Da macht es auch nichts, wenn Kritiker betonen, Keanu Reeves sei "nun wirklich nicht einer der besten Schauspieler Hollywoods". Er ist, das erkennen sogar seine Feinde an, einer der begeistertsten und einer von denen, die sich am weitesten auf ihre Rollen einlassen. Reeves taucht tief ein und geht manchmal beinahe darin unter. Er quält sich wochen- und monatelang bei hartem körperlichem Training (zwei Monate für The Replacements, vier für Matrix) und sucht nach Gedanken, mit denen sich die Figuren wohl beschäftigen mögen. Von seinen Charakteren nimmt er nach Drehschluss immer ein Stück mit. "Eigentlich geht ja nur die Person, die man spielt, auf diese Reise", versucht er zu erklären, "aber man geht auch selbst ein ganzes Stück mit, und danach ist man ein anderer."
Das viele Geld, das er inzwischen in seinem Job kassiert, ist kein Gesprächsthema. "Ich mach' das alles nicht für Geld", meint Keanu. "Ich nehme ein Angebot an, weil es mir gefällt." Bei dem Kontostand und der Erfolgsliste müsste man ohnehin nicht mehr nachdenken ... "Stimmt nicht", widerspricht er, "man muss sich immer Gedanken machen." Auch wenn man finanziell so sicher dasteht? "Tu' ich das?" fragt er, und seine Augenbrauen verziehen sich zu den berühmten Linien (von innen unten nach außen oben ...). "Ich bin mir da nicht so sicher."

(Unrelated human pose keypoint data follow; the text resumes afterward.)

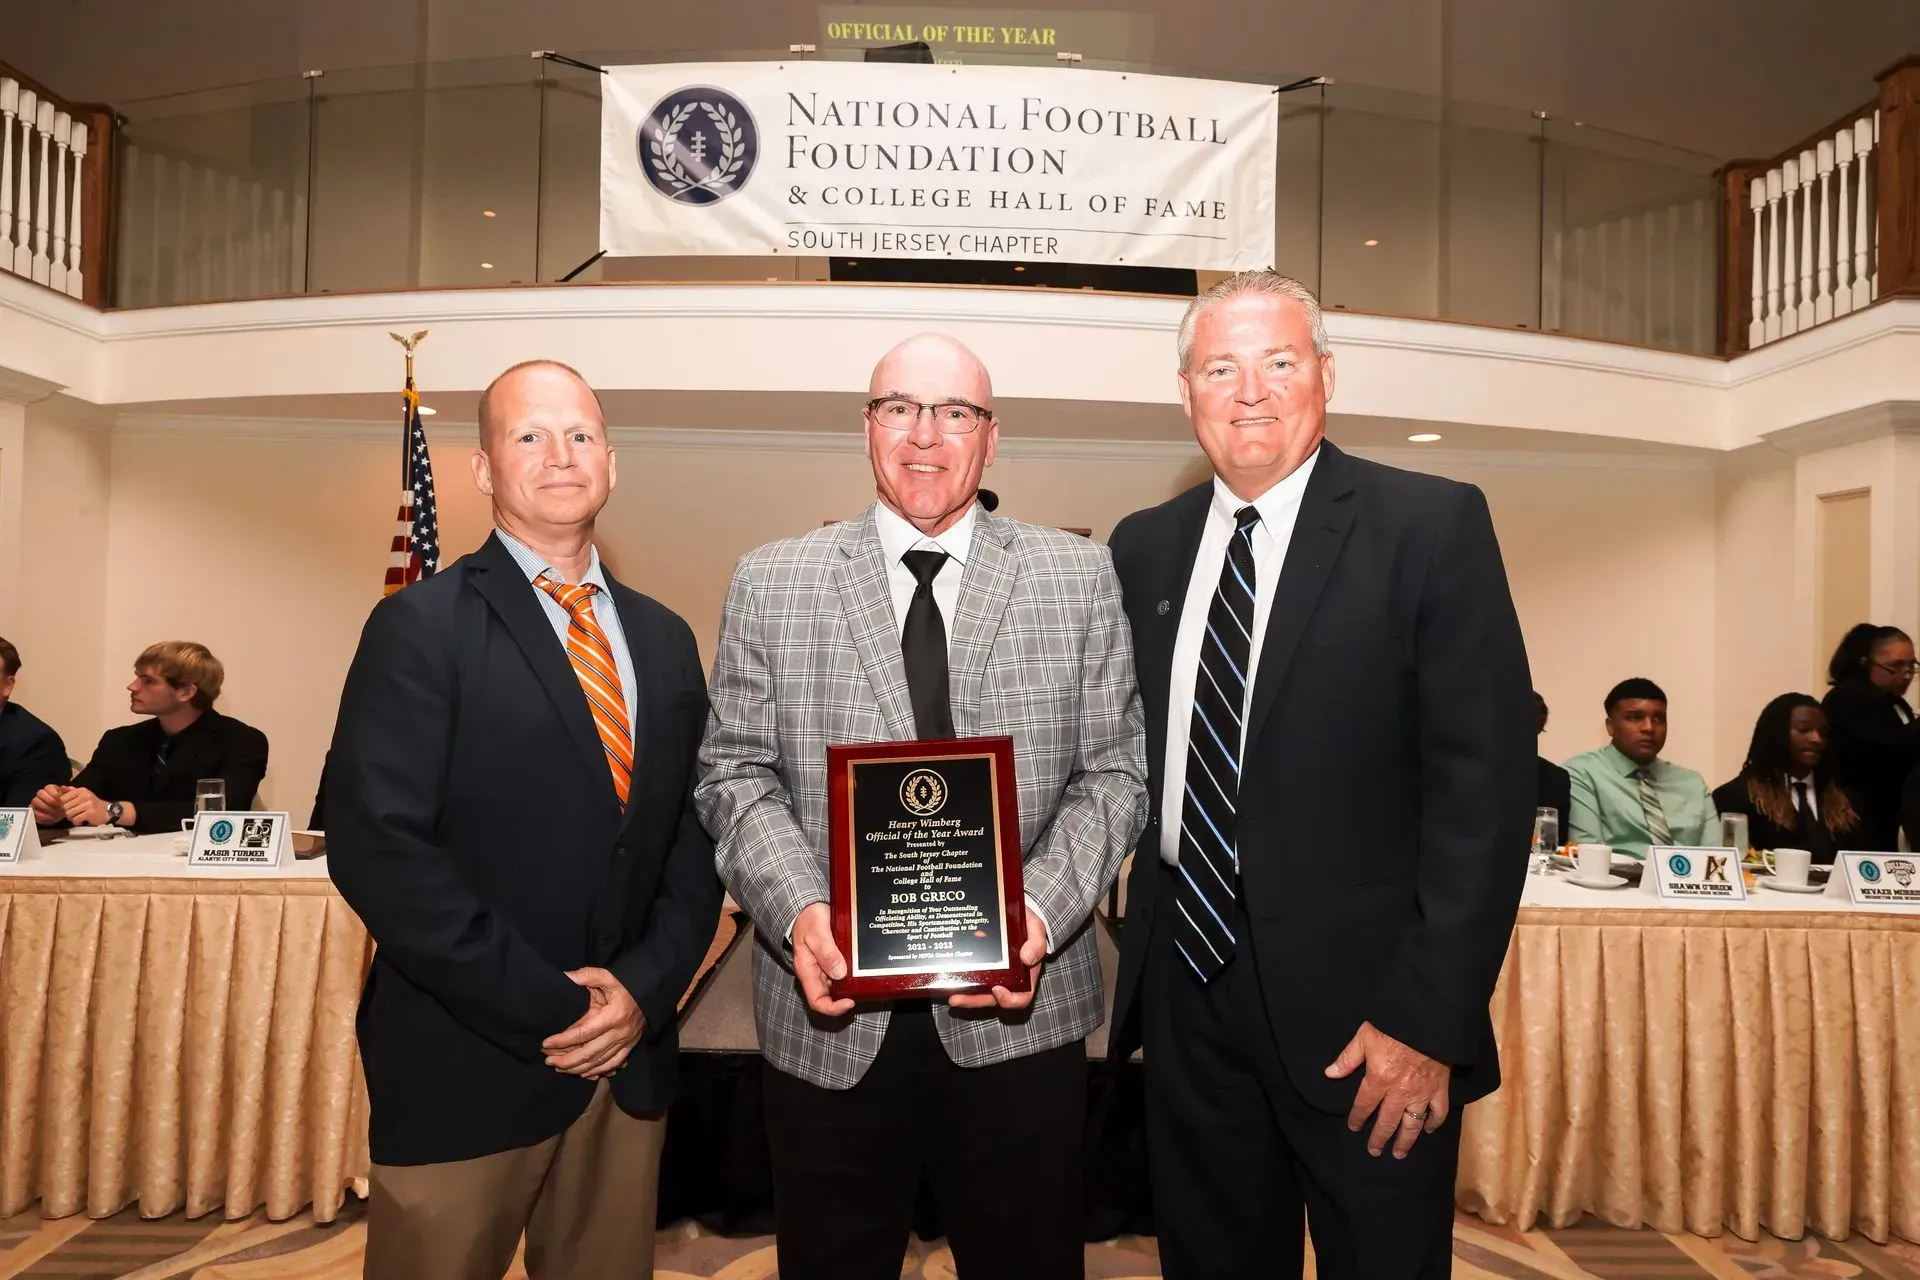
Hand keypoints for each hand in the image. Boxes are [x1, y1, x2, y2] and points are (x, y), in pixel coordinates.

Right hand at [31, 785, 66, 824]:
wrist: (64, 812)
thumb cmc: (66, 803)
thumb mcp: (70, 797)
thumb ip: (69, 791)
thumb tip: (64, 787)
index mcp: (50, 788)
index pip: (48, 787)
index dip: (54, 794)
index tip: (60, 800)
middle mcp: (41, 794)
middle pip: (40, 793)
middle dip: (49, 800)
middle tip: (57, 806)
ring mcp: (36, 802)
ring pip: (35, 801)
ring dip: (45, 808)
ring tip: (55, 813)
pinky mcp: (34, 811)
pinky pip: (33, 811)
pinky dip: (42, 816)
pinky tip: (51, 818)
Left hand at [60, 787, 109, 826]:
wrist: (107, 811)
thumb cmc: (92, 803)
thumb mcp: (83, 794)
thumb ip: (72, 791)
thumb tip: (61, 787)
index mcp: (81, 791)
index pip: (63, 798)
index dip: (63, 805)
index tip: (69, 807)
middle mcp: (84, 796)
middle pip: (65, 807)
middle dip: (67, 812)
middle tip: (74, 814)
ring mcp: (88, 804)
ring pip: (69, 813)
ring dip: (71, 818)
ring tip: (77, 817)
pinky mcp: (90, 813)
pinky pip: (76, 819)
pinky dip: (77, 822)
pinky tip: (81, 821)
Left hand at [541, 968, 643, 1078]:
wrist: (650, 992)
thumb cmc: (626, 985)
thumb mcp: (607, 976)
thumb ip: (587, 976)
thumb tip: (566, 977)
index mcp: (613, 1016)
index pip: (584, 1033)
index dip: (563, 1040)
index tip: (546, 1043)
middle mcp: (620, 1033)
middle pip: (590, 1053)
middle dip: (567, 1060)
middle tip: (548, 1061)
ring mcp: (626, 1042)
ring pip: (599, 1062)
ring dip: (578, 1068)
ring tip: (559, 1068)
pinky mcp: (630, 1046)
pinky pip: (613, 1064)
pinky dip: (598, 1071)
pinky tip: (584, 1074)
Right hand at [791, 902, 854, 1017]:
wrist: (808, 906)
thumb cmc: (808, 918)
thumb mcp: (817, 933)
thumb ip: (827, 953)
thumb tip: (840, 973)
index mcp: (807, 971)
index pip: (817, 1001)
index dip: (833, 1008)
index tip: (850, 1001)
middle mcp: (816, 973)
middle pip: (830, 996)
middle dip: (846, 996)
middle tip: (862, 987)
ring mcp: (824, 967)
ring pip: (838, 985)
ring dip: (850, 984)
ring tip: (864, 976)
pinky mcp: (832, 959)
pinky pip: (842, 971)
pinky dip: (852, 972)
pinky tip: (861, 966)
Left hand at [948, 912, 1046, 1011]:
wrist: (1012, 912)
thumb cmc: (1027, 924)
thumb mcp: (1036, 929)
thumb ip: (1037, 943)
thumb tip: (1027, 958)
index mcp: (1025, 976)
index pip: (1021, 998)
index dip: (1010, 1000)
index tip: (997, 990)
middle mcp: (1007, 980)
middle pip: (993, 1000)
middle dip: (975, 1001)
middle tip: (957, 999)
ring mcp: (992, 974)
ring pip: (978, 993)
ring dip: (965, 997)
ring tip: (951, 995)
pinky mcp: (979, 966)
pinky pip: (970, 979)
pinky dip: (960, 981)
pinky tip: (948, 978)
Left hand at [1325, 1021, 1450, 1158]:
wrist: (1426, 1021)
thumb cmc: (1393, 1026)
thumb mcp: (1364, 1037)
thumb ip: (1347, 1058)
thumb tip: (1329, 1074)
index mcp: (1379, 1080)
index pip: (1364, 1105)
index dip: (1357, 1118)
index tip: (1353, 1127)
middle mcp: (1399, 1092)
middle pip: (1387, 1122)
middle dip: (1379, 1138)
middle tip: (1374, 1151)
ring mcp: (1422, 1093)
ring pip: (1412, 1124)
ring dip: (1405, 1141)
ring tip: (1399, 1153)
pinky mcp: (1440, 1089)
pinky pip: (1438, 1111)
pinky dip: (1434, 1123)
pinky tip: (1429, 1130)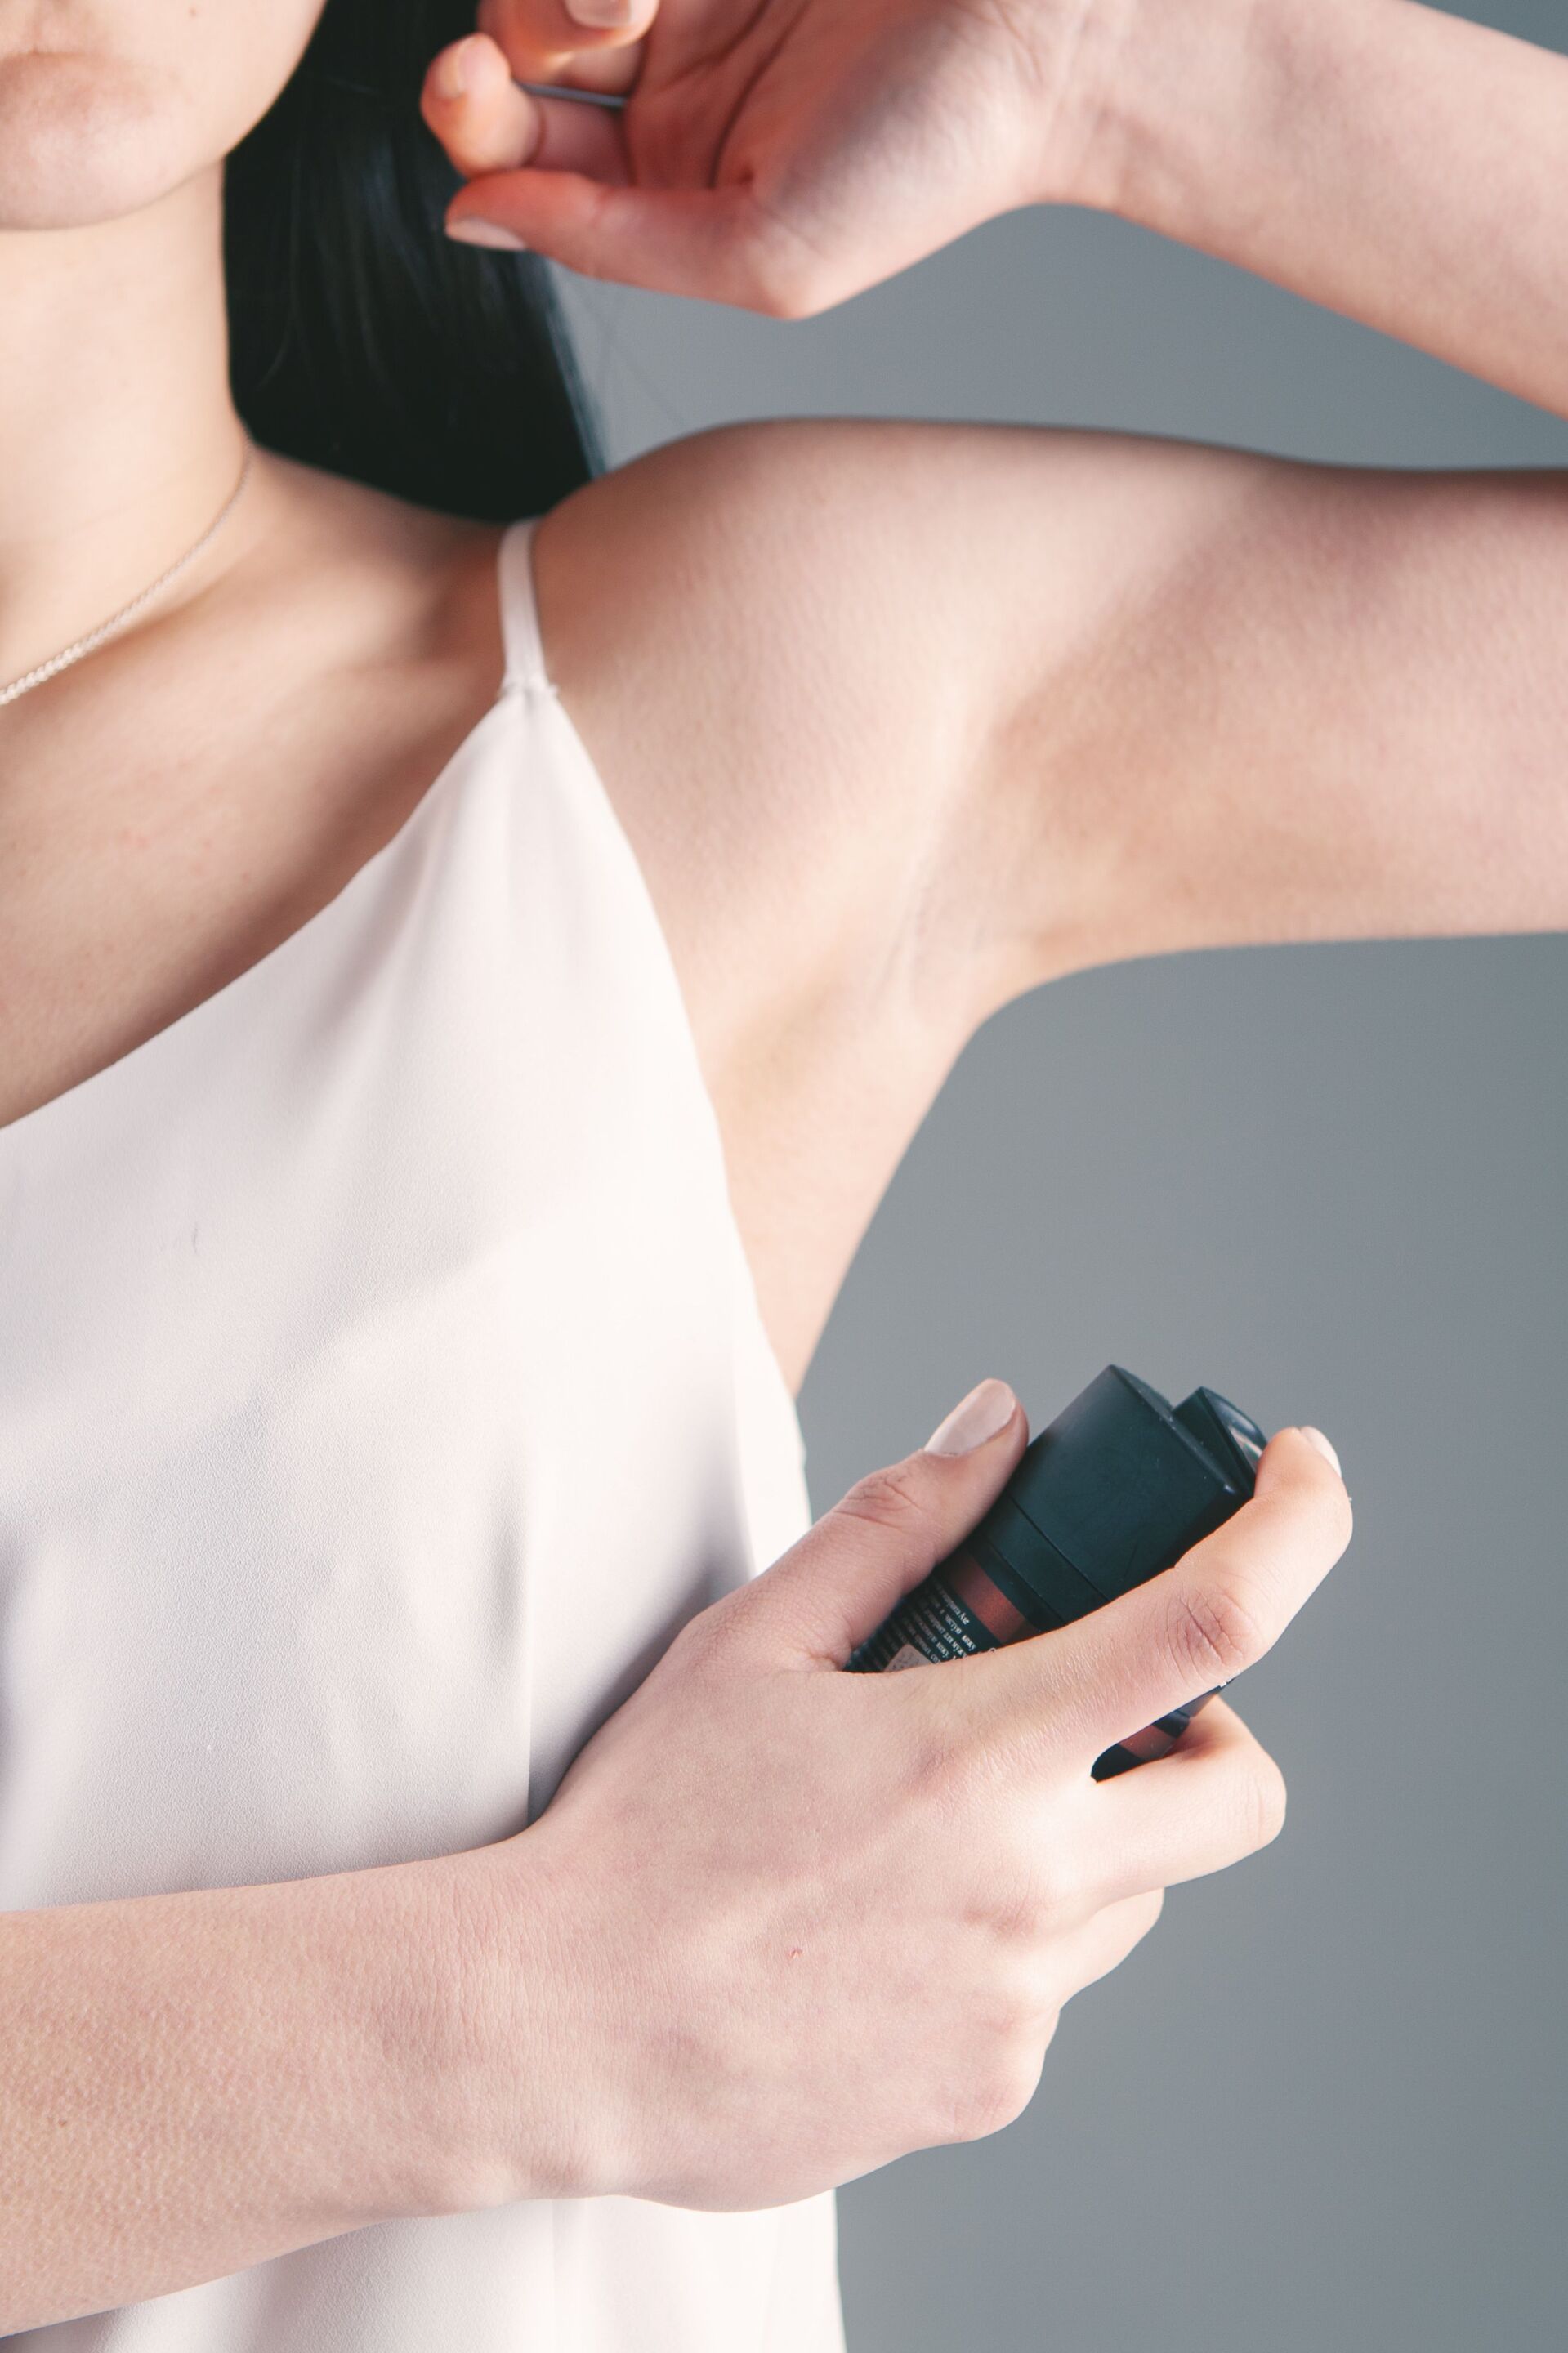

Es ist schließlich alles relativ. Auch Erfolg. Denn so gerne er Schauspieler ist, behaupten jedenfalls Keanus Freunde, er wäre viel lieber Rockmusiker. Doch als Bassist seiner Band Dogstar war Keanu noch kein großer Erfolg beschieden. In diesem Sommer ging er mit seinen Kumpels auf eine Minitour durch die USA, wurde endlich mal wieder nervös ("Manchmal ging es, aber dann wieder hingen meine Nerven in Fetzen herunter"), hielt sich bescheiden mit seinem Bass im Hintergrund und freute sich, wenn an guten Abenden ein paar BHs uaf die Bühne flogen.
Mit Klischees und dem Bild vom abgebrühten Hollywood-Millionär kommt man bei Keanu Reeves eben nicht weit. Wer eigentlich etwas anderes machen will, der kann den ganzen Film-zirkus mit mehr Abstand betrachten. Und wer private Probleme hat, die sich mit Ruhm und Geld nicht lösen lassen, der tut sich ohnehin leichter, am Boden zu bleiben.
Und in Sachen Probleme hat Keanu gleich die Hardcore-Variante ausgefasst: einen Vater, den Hawaiianer Samuel Reeves, 56, der die Familie vor über zwanzig Jahren sitzen ließ, wegen Drogenmissbrauchs im Gefängnis saß und nun reihenweise Interviews gibt, in denen er seinen berühmten Sohn anfleht, sich doch bitte zu melden. Keanu, trocken: "Ich wünsche ihm alles Gute und dass er sein Leben auf die Reihe bringt." Getroffen hat er ihn aber bis jetzt noch nicht. Zu tief sitzt die Enttäuschung, dass sein Vater ihn jahrelang gemieden hat und erst jetzt sehen will, seit er in der Zeitung von Keanus Millionengagen für Matrix liest.
Noch ein Problem: der Tod seiner Tochter Ava, die vergangene Weihnachten sechs Wochen zu früh zur Welt kam und die Geburt nicht überlebte. Die Beziehung zu Avas Mutter, der Schauspielerin Jennifer Symes, war schon lange nur noch auf dem gemeinsamen Kind aufgebaut und ging im Zuge der Trauerarbeit in die Brüche. Und wenn das Schicksal zuschlägt, dann gleich knüppeldick: Kurz nach Avas Tod erkrankte Keanus 33-jährige Schwester Kim an Leukämie - Keanu zog auf der Stelle zu ihr und verlässt seitdem nur zu Dreharbeiten ihre Seite.